### Text excerpt
★ ★ ★

# My life sucks



## bookworm_cn317 (Nov 1, 2011)

It looks like I'm going to have to quit TKD. No more private lessons. Can't get to class because of transportation issues. And I'm emotionally dead inside now. So, whatever. Maybe the situation will change. Maybe it won't. Maybe because God hates me. I don't know. Really don't care anymore. 

So, see ya when I see ya, I guess.


----------



## Bill Mattocks (Nov 1, 2011)

bookworm_cn317 said:


> It looks like I'm going to have to quit TKD. No more private lessons. Can't get to class because of transportation issues. And I'm emotionally dead inside now. So, whatever. Maybe the situation will change. Maybe it won't. Maybe because God hates me. I don't know. Really don't care anymore.
> 
> So, see ya when I see ya, I guess.



Everybody's life sucks sometimes.  Give yourself some time.  And good luck.


----------



## Omar B (Nov 1, 2011)

Get up and do something about it.  My life sucks screams angsty teen ager who wants attention.  Identify the problem and figure out the steps to fix it.


----------



## Bill Mattocks (Nov 1, 2011)

Omar B said:


> Get up and do something about it.  My life sucks screams angsty teen ager who wants attention.  Identify the problem and figure out the steps to fix it.



Yeah, but telling 'em that just makes 'em mad.  Logic doesn't apply until age 30.  So just tut tut and be supportive.


----------



## Carol (Nov 1, 2011)

Supportive really matters when someone is battling cancer.  Some things you can't fix easily.

How are you feeling overall Bookworm?


----------



## Sukerkin (Nov 1, 2011)

Aye, *BK*, we might be far away but it does not mean we cannot listen when someone needs a shoulder.

★ ★ ★

### Listed entries
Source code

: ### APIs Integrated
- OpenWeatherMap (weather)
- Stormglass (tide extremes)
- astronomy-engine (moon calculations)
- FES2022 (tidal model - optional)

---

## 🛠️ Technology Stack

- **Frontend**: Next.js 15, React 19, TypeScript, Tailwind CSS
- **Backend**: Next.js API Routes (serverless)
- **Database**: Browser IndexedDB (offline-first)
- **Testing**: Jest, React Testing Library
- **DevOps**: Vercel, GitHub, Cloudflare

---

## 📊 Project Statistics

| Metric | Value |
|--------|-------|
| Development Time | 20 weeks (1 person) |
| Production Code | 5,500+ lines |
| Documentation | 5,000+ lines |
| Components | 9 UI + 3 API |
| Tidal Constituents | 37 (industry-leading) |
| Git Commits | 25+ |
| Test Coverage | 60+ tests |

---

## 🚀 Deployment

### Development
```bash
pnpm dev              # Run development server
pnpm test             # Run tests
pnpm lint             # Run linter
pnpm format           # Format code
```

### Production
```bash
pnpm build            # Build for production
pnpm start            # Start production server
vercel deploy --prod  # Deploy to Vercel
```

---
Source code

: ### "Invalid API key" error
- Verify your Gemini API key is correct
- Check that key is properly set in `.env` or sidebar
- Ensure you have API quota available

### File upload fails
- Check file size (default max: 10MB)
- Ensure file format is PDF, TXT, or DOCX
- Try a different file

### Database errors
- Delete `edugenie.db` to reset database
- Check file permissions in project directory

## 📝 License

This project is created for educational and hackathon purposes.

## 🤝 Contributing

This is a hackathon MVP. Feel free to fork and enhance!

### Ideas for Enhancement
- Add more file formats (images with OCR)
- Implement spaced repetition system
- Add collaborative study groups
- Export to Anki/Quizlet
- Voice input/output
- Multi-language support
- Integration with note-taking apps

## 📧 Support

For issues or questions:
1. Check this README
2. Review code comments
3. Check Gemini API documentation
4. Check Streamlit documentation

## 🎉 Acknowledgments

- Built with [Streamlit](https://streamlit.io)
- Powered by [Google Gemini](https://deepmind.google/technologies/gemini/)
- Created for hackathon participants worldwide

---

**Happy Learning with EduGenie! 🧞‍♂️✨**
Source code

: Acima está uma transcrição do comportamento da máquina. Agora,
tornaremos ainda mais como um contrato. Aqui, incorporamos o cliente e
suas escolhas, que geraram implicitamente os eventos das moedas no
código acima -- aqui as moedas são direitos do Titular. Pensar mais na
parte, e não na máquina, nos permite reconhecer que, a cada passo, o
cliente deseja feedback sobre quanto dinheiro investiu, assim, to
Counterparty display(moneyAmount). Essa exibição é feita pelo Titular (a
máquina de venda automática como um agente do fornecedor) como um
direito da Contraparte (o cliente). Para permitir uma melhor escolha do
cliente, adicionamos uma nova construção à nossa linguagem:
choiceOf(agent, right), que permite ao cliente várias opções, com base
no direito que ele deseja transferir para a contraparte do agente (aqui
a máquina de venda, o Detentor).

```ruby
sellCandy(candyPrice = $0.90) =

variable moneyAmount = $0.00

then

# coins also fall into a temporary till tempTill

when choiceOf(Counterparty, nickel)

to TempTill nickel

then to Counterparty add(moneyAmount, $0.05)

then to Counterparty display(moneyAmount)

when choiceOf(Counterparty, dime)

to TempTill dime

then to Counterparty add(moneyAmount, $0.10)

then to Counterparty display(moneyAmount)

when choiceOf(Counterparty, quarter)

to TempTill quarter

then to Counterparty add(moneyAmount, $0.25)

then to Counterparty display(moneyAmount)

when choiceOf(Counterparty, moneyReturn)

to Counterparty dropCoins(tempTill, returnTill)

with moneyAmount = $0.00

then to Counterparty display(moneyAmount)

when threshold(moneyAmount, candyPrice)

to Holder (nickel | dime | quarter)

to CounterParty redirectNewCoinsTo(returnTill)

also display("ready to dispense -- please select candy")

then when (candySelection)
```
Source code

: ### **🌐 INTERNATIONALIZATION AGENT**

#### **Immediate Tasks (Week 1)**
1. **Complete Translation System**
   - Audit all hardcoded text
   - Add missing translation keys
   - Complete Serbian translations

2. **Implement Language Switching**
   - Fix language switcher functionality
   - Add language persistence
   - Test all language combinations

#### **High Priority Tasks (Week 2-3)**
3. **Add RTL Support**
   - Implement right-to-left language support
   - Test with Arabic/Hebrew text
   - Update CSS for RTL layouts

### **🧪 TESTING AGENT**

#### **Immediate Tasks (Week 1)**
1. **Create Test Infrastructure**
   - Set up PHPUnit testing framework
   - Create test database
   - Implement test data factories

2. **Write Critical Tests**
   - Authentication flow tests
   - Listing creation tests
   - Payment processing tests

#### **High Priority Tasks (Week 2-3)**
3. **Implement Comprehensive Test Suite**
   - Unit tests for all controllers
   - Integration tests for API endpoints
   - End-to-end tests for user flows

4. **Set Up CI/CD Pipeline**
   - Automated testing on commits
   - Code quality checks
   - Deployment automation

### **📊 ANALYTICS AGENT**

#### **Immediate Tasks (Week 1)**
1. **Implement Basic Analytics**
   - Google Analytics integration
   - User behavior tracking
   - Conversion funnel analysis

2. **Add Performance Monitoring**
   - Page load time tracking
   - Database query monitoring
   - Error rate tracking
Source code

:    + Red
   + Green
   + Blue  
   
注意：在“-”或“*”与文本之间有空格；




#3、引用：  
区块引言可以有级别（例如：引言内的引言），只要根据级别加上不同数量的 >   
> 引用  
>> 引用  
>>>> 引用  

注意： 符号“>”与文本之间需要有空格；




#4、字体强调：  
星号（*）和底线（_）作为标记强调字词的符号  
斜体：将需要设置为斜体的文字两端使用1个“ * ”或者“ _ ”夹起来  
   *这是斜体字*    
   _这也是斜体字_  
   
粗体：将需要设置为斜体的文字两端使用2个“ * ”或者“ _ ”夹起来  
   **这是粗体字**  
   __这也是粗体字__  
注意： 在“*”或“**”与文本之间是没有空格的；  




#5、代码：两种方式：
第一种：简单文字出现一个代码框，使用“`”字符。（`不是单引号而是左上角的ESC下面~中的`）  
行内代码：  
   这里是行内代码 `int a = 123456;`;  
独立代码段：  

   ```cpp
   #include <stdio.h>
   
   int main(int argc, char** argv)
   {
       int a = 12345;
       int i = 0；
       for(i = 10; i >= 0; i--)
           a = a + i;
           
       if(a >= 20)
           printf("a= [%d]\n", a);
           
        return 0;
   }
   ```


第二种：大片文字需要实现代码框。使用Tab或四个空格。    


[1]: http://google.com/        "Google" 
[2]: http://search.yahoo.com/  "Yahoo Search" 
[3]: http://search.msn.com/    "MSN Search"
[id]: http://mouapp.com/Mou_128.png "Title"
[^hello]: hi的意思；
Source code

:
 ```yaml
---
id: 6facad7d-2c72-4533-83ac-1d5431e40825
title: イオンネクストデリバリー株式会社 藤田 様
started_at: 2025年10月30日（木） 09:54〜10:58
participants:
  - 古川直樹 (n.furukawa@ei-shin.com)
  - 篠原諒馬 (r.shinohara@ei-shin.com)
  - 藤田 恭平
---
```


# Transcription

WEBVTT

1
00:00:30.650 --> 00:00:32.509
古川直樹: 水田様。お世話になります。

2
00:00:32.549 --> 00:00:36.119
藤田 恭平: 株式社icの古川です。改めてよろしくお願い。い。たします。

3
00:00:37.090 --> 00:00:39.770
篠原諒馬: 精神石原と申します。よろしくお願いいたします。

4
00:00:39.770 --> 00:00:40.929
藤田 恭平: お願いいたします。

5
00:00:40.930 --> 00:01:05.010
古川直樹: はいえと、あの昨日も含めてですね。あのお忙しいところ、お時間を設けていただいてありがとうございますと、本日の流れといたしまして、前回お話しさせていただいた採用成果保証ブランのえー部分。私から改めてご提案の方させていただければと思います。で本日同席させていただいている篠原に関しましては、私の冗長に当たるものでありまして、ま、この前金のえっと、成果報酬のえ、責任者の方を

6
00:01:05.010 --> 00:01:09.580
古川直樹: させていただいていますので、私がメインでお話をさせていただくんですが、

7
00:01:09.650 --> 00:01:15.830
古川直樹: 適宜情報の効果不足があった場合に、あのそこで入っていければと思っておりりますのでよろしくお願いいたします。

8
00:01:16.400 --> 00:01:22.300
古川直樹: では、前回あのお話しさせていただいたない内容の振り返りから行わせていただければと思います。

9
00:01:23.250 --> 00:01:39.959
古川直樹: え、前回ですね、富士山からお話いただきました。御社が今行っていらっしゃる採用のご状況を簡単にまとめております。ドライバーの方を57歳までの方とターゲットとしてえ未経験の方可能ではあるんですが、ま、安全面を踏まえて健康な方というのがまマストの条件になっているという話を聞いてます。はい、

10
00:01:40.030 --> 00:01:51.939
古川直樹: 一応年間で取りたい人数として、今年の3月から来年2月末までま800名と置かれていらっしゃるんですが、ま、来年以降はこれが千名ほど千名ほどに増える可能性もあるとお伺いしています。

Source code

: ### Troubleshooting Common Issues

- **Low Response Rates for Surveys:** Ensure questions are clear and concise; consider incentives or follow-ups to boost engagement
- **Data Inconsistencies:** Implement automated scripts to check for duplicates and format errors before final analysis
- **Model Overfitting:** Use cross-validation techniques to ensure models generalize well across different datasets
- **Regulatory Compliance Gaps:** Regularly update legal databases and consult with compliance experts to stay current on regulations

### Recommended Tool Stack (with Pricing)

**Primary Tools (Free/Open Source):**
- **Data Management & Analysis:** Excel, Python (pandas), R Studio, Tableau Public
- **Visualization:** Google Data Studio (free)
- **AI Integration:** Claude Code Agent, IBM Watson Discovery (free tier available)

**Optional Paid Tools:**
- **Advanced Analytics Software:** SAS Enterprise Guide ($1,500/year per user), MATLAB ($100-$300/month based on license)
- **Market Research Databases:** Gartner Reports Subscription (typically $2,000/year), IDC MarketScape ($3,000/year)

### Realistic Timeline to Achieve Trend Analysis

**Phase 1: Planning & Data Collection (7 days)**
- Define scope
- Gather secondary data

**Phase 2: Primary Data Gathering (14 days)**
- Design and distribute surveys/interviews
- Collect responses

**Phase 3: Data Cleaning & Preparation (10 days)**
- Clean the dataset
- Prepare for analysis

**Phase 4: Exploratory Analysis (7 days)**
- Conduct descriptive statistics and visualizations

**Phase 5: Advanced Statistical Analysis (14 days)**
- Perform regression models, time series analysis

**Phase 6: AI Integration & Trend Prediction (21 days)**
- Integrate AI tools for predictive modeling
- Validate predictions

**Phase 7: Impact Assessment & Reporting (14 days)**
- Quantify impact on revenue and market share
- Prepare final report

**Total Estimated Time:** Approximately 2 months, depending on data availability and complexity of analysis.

★ ★ ★

### Task to carry out
In the forum thread, copy out the part that begins with "## Carol (Nov" and ends with "feeling overall Bookworm?", changing "feeling" to "doing".

### Completed task
## Carol (Nov 1, 2011)

Supportive really matters when someone is battling cancer.  Some things you can't fix easily.

How are you doing overall Bookworm?